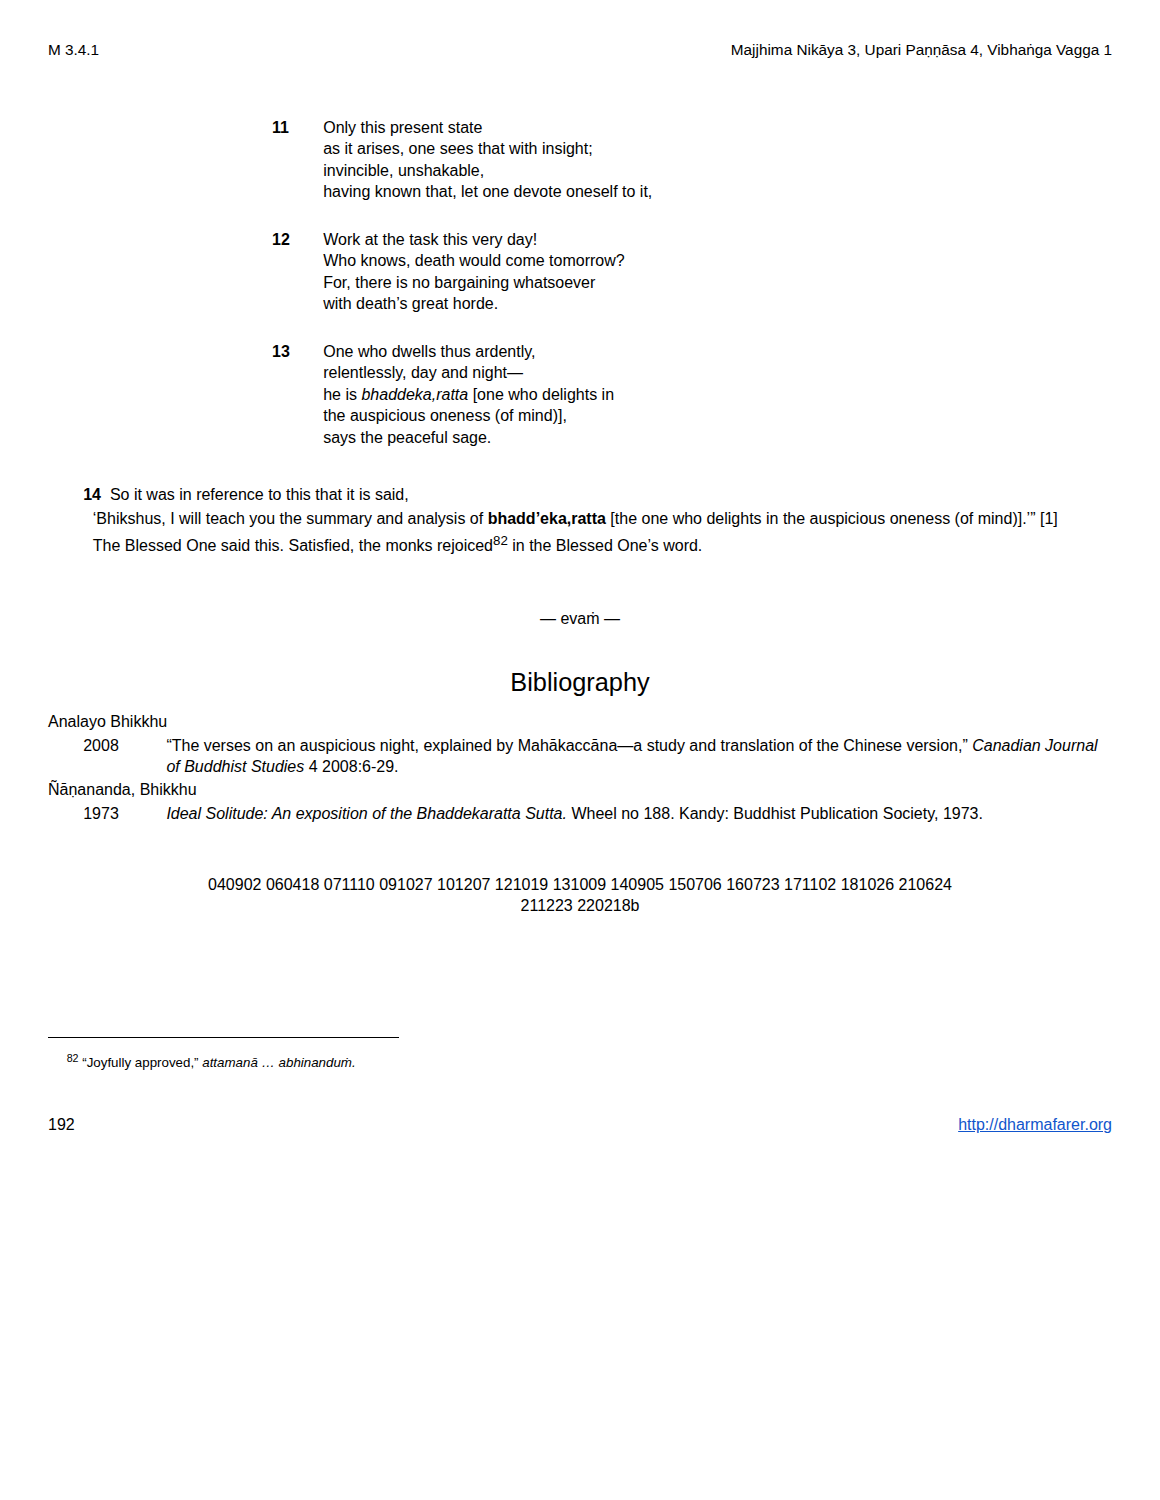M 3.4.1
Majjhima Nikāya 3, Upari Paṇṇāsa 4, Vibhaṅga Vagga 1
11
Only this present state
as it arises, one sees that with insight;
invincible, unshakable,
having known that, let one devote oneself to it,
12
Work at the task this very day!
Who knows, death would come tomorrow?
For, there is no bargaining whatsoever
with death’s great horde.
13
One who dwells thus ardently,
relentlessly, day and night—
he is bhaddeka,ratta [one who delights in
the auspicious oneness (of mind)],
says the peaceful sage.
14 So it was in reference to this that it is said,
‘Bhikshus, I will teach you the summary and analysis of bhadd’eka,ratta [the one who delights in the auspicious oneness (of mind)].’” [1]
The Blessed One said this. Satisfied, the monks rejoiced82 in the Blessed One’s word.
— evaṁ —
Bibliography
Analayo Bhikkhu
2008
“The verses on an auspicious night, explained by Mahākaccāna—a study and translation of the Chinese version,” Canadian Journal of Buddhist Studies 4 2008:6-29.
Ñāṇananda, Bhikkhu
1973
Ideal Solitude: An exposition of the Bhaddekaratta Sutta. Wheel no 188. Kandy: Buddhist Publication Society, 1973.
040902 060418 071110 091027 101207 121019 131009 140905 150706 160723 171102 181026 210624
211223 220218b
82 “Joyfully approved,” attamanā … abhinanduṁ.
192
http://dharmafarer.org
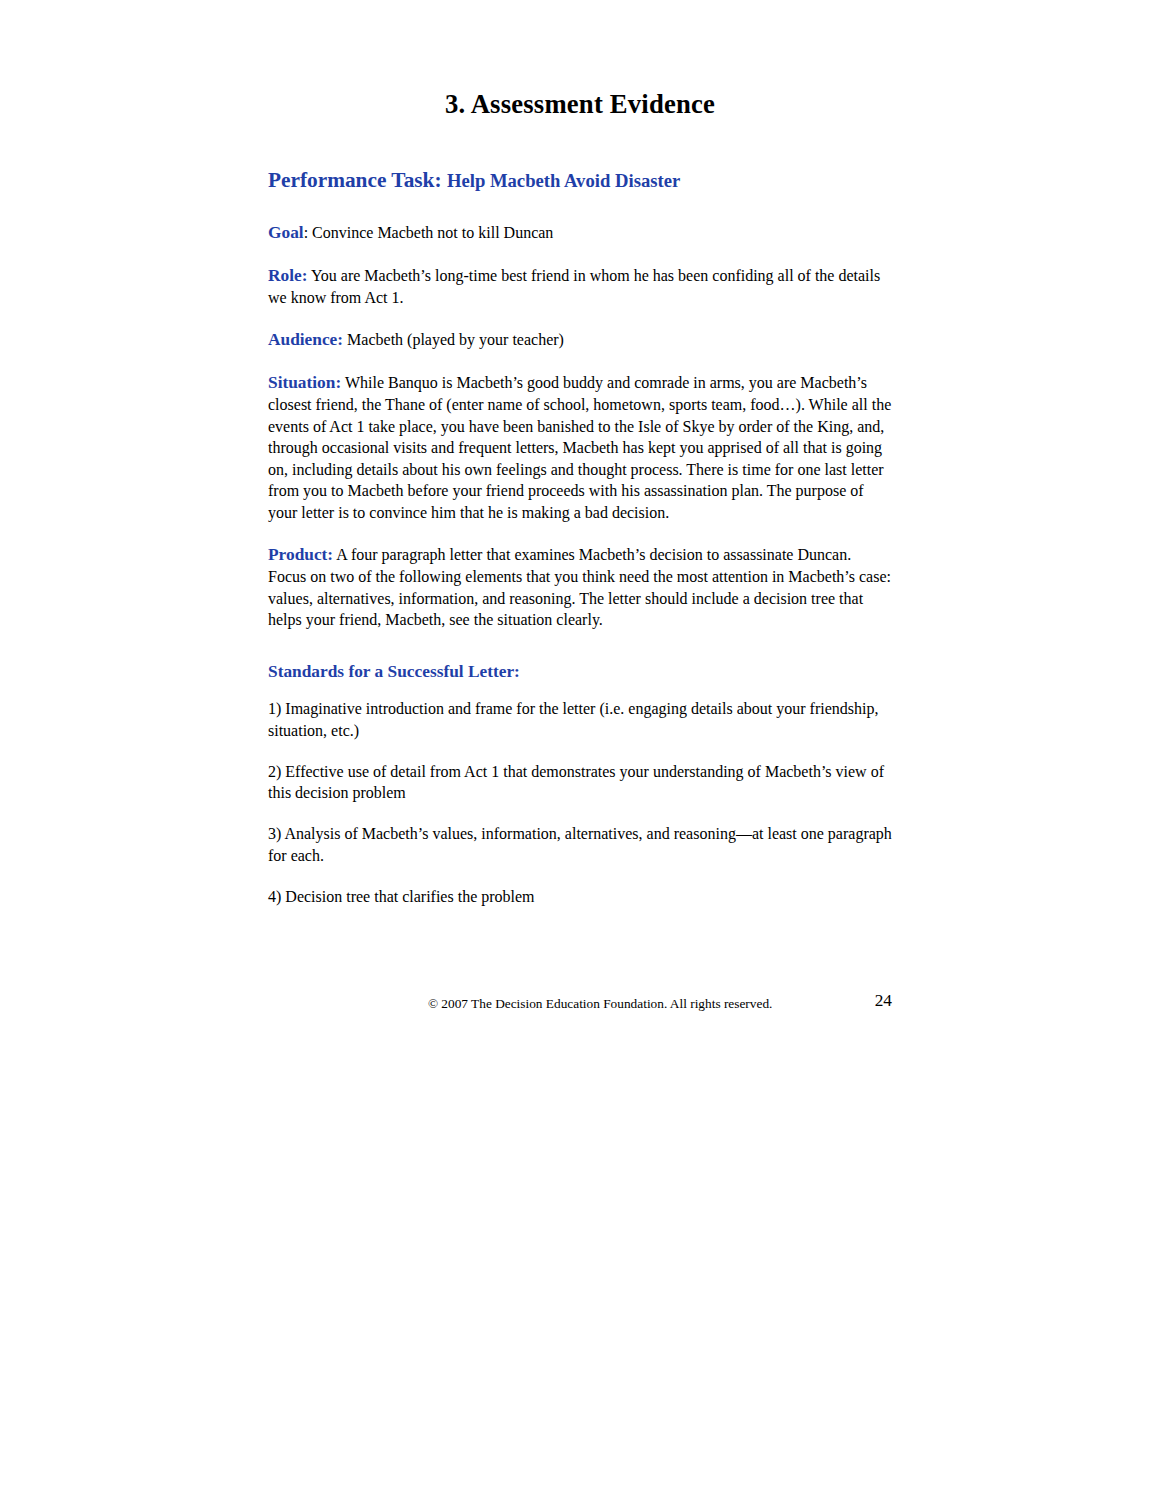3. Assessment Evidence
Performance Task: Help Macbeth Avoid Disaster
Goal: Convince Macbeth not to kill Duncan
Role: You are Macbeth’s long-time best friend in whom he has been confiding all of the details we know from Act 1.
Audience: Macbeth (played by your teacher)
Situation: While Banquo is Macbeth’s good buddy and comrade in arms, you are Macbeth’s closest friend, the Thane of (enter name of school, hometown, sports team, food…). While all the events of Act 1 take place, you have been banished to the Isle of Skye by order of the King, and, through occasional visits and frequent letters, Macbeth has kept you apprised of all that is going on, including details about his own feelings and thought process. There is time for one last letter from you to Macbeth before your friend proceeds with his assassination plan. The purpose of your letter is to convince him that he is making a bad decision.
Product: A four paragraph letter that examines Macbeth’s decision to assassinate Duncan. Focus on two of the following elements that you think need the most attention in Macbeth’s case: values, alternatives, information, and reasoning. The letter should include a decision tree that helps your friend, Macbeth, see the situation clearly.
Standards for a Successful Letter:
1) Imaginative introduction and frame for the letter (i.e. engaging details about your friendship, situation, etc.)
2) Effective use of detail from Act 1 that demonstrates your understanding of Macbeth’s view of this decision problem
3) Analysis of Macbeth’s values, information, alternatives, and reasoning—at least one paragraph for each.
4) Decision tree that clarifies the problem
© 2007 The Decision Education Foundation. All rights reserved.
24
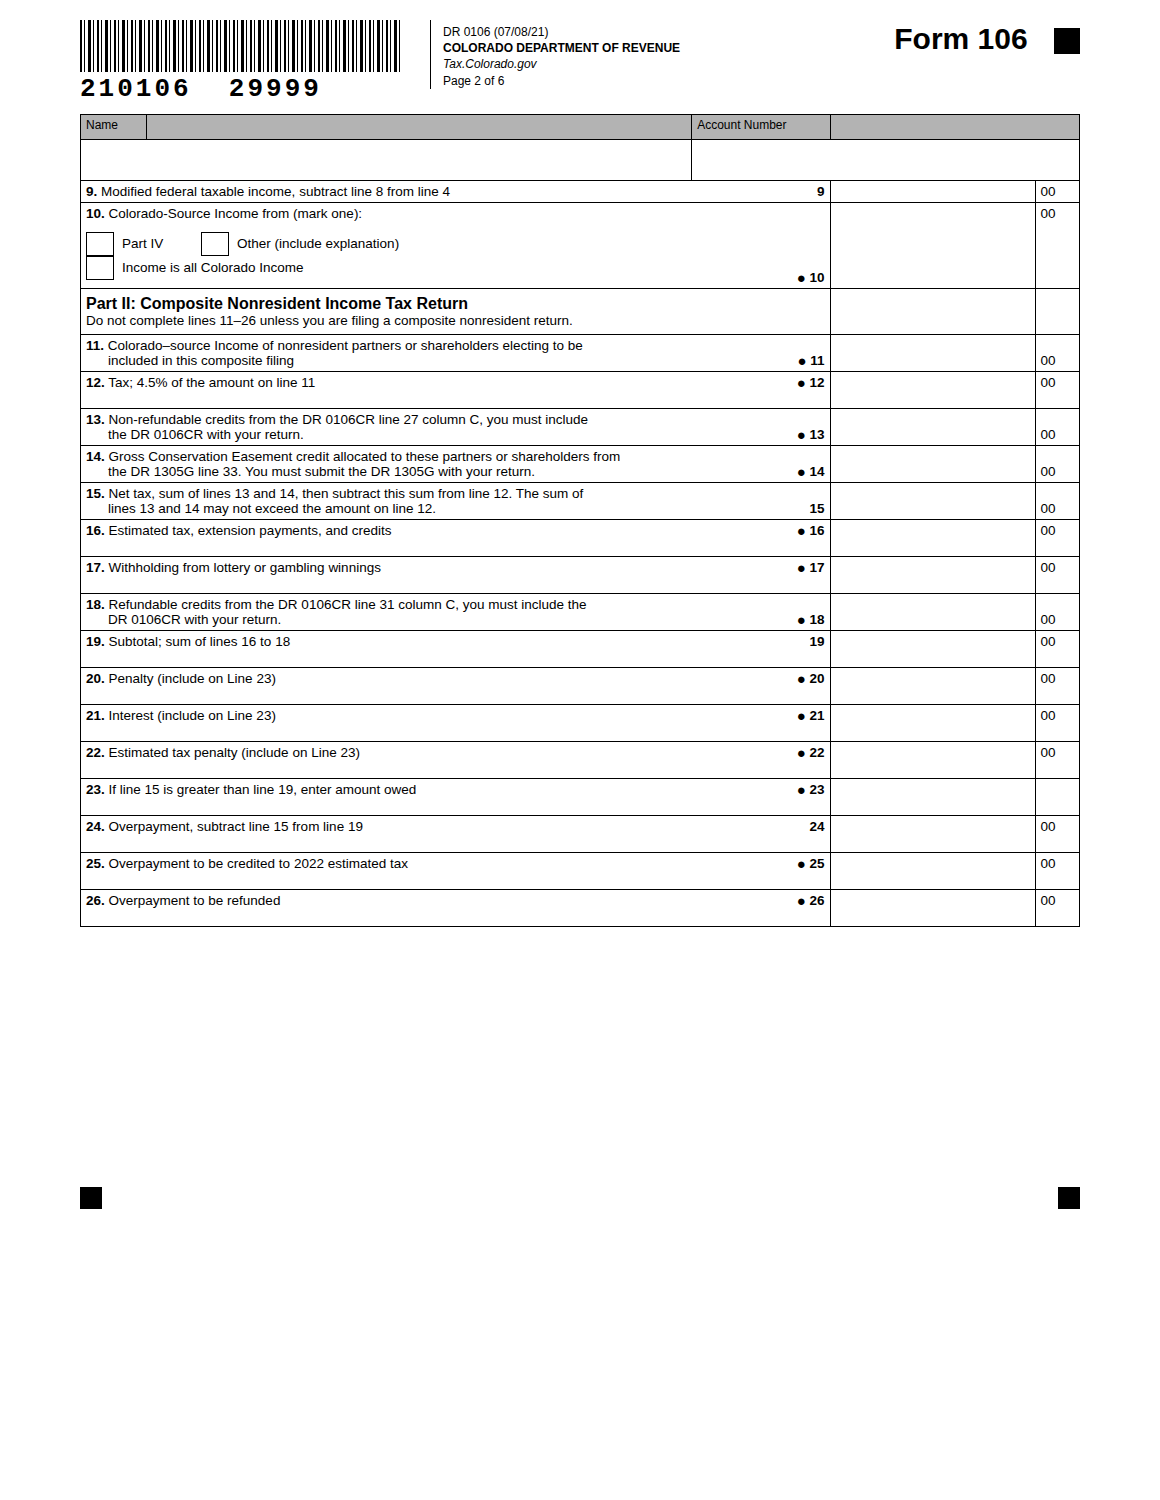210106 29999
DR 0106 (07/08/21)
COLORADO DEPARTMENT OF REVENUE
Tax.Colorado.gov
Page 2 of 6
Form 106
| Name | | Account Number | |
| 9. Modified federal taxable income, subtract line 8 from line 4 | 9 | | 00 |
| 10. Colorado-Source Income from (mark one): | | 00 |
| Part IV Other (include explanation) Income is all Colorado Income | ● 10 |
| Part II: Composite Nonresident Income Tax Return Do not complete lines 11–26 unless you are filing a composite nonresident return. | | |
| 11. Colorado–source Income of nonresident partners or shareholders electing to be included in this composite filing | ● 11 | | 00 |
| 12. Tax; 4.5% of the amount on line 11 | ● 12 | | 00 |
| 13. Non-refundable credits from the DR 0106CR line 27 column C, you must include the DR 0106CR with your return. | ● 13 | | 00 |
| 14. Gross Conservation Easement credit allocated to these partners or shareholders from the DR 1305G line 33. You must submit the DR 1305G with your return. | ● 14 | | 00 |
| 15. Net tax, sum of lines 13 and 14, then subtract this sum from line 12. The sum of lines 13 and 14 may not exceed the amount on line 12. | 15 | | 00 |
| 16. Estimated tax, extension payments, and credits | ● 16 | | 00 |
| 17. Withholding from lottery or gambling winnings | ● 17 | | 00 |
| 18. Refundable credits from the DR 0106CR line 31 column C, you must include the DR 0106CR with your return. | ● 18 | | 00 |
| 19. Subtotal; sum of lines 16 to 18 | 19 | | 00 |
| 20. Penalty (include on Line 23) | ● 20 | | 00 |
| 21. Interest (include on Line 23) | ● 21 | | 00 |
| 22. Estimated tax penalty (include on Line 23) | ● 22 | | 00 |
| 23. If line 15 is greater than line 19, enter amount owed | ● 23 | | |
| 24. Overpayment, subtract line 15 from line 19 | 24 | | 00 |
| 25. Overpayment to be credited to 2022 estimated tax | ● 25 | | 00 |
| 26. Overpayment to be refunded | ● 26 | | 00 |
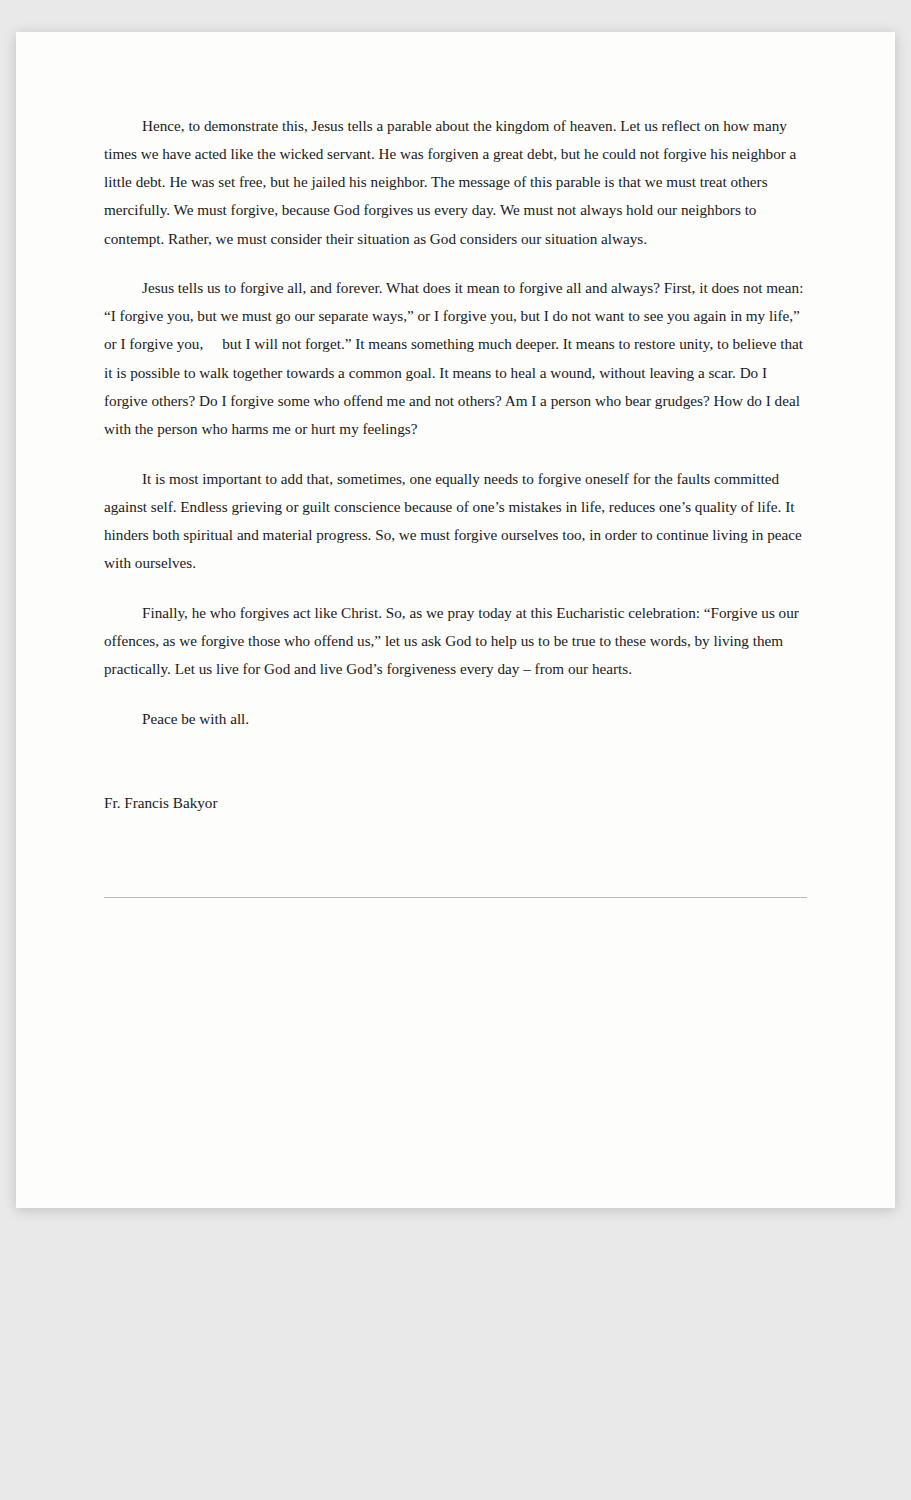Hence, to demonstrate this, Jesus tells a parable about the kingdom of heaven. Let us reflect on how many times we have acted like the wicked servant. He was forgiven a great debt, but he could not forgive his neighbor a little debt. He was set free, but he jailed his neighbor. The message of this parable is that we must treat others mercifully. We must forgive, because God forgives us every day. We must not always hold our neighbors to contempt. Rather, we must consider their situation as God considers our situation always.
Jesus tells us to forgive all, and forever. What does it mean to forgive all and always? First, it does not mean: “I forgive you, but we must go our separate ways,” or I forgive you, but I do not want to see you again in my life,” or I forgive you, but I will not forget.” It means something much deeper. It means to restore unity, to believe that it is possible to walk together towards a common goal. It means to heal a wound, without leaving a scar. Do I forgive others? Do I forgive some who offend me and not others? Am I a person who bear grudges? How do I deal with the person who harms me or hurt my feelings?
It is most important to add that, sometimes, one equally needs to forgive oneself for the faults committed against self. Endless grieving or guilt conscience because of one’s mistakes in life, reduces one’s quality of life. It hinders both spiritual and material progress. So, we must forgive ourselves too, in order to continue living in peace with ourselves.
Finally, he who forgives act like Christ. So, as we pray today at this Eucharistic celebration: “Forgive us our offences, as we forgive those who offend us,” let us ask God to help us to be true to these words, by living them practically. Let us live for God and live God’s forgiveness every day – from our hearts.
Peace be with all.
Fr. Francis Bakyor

## WHAT THIS TASK INVOLVES:
Would you reproduce the records exactly as they stand, but without the pictures?

## EXERCISE RESULT:
M 3.4.1
Majjhima Nikāya 3, Upari Paṇṇāsa 4, Vibhaṅga Vagga 1
11
Only this present state
as it arises, one sees that with insight;
invincible, unshakable,
having known that, let one devote oneself to it,
12
Work at the task this very day!
Who knows, death would come tomorrow?
For, there is no bargaining whatsoever
with death’s great horde.
13
One who dwells thus ardently,
relentlessly, day and night—
he is bhaddeka,ratta [one who delights in
the auspicious oneness (of mind)],
says the peaceful sage.
14 So it was in reference to this that it is said,
‘Bhikshus, I will teach you the summary and analysis of bhadd’eka,ratta [the one who delights in the auspicious oneness (of mind)].’” [1]
The Blessed One said this. Satisfied, the monks rejoiced82 in the Blessed One’s word.
— evaṁ —
Bibliography
Analayo Bhikkhu
2008
“The verses on an auspicious night, explained by Mahākaccāna—a study and translation of the Chinese version,” Canadian Journal of Buddhist Studies 4 2008:6-29.
Ñāṇananda, Bhikkhu
1973
Ideal Solitude: An exposition of the Bhaddekaratta Sutta. Wheel no 188. Kandy: Buddhist Publication Society, 1973.
040902 060418 071110 091027 101207 121019 131009 140905 150706 160723 171102 181026 210624
211223 220218b
82 “Joyfully approved,” attamanā … abhinanduṁ.
192
http://dharmafarer.org
3. Assessment Evidence
Performance Task: Help Macbeth Avoid Disaster
Goal: Convince Macbeth not to kill Duncan
Role: You are Macbeth’s long-time best friend in whom he has been confiding all of the details we know from Act 1.
Audience: Macbeth (played by your teacher)
Situation: While Banquo is Macbeth’s good buddy and comrade in arms, you are Macbeth’s closest friend, the Thane of (enter name of school, hometown, sports team, food…). While all the events of Act 1 take place, you have been banished to the Isle of Skye by order of the King, and, through occasional visits and frequent letters, Macbeth has kept you apprised of all that is going on, including details about his own feelings and thought process. There is time for one last letter from you to Macbeth before your friend proceeds with his assassination plan. The purpose of your letter is to convince him that he is making a bad decision.
Product: A four paragraph letter that examines Macbeth’s decision to assassinate Duncan. Focus on two of the following elements that you think need the most attention in Macbeth’s case: values, alternatives, information, and reasoning. The letter should include a decision tree that helps your friend, Macbeth, see the situation clearly.
Standards for a Successful Letter:
1) Imaginative introduction and frame for the letter (i.e. engaging details about your friendship, situation, etc.)
2) Effective use of detail from Act 1 that demonstrates your understanding of Macbeth’s view of this decision problem
3) Analysis of Macbeth’s values, information, alternatives, and reasoning—at least one paragraph for each.
4) Decision tree that clarifies the problem
© 2007 The Decision Education Foundation. All rights reserved.
24
210106 29999
DR 0106 (07/08/21)
COLORADO DEPARTMENT OF REVENUE
Tax.Colorado.gov
Page 2 of 6
Form 106
| Name | | Account Number | |
| 9. Modified federal taxable income, subtract line 8 from line 4 | 9 | | 00 |
| 10. Colorado-Source Income from (mark one): | | 00 |
| Part IV Other (include explanation) Income is all Colorado Income | ● 10 |
| Part II: Composite Nonresident Income Tax Return Do not complete lines 11–26 unless you are filing a composite nonresident return. | | |
| 11. Colorado–source Income of nonresident partners or shareholders electing to be included in this composite filing | ● 11 | | 00 |
| 12. Tax; 4.5% of the amount on line 11 | ● 12 | | 00 |
| 13. Non-refundable credits from the DR 0106CR line 27 column C, you must include the DR 0106CR with your return. | ● 13 | | 00 |
| 14. Gross Conservation Easement credit allocated to these partners or shareholders from the DR 1305G line 33. You must submit the DR 1305G with your return. | ● 14 | | 00 |
| 15. Net tax, sum of lines 13 and 14, then subtract this sum from line 12. The sum of lines 13 and 14 may not exceed the amount on line 12. | 15 | | 00 |
| 16. Estimated tax, extension payments, and credits | ● 16 | | 00 |
| 17. Withholding from lottery or gambling winnings | ● 17 | | 00 |
| 18. Refundable credits from the DR 0106CR line 31 column C, you must include the DR 0106CR with your return. | ● 18 | | 00 |
| 19. Subtotal; sum of lines 16 to 18 | 19 | | 00 |
| 20. Penalty (include on Line 23) | ● 20 | | 00 |
| 21. Interest (include on Line 23) | ● 21 | | 00 |
| 22. Estimated tax penalty (include on Line 23) | ● 22 | | 00 |
| 23. If line 15 is greater than line 19, enter amount owed | ● 23 | | |
| 24. Overpayment, subtract line 15 from line 19 | 24 | | 00 |
| 25. Overpayment to be credited to 2022 estimated tax | ● 25 | | 00 |
| 26. Overpayment to be refunded | ● 26 | | 00 |
Hence, to demonstrate this, Jesus tells a parable about the kingdom of heaven. Let us reflect on how many times we have acted like the wicked servant. He was forgiven a great debt, but he could not forgive his neighbor a little debt. He was set free, but he jailed his neighbor. The message of this parable is that we must treat others mercifully. We must forgive, because God forgives us every day. We must not always hold our neighbors to contempt. Rather, we must consider their situation as God considers our situation always.
Jesus tells us to forgive all, and forever. What does it mean to forgive all and always? First, it does not mean: “I forgive you, but we must go our separate ways,” or I forgive you, but I do not want to see you again in my life,” or I forgive you, but I will not forget.” It means something much deeper. It means to restore unity, to believe that it is possible to walk together towards a common goal. It means to heal a wound, without leaving a scar. Do I forgive others? Do I forgive some who offend me and not others? Am I a person who bear grudges? How do I deal with the person who harms me or hurt my feelings?
It is most important to add that, sometimes, one equally needs to forgive oneself for the faults committed against self. Endless grieving or guilt conscience because of one’s mistakes in life, reduces one’s quality of life. It hinders both spiritual and material progress. So, we must forgive ourselves too, in order to continue living in peace with ourselves.
Finally, he who forgives act like Christ. So, as we pray today at this Eucharistic celebration: “Forgive us our offences, as we forgive those who offend us,” let us ask God to help us to be true to these words, by living them practically. Let us live for God and live God’s forgiveness every day – from our hearts.
Peace be with all.
Fr. Francis Bakyor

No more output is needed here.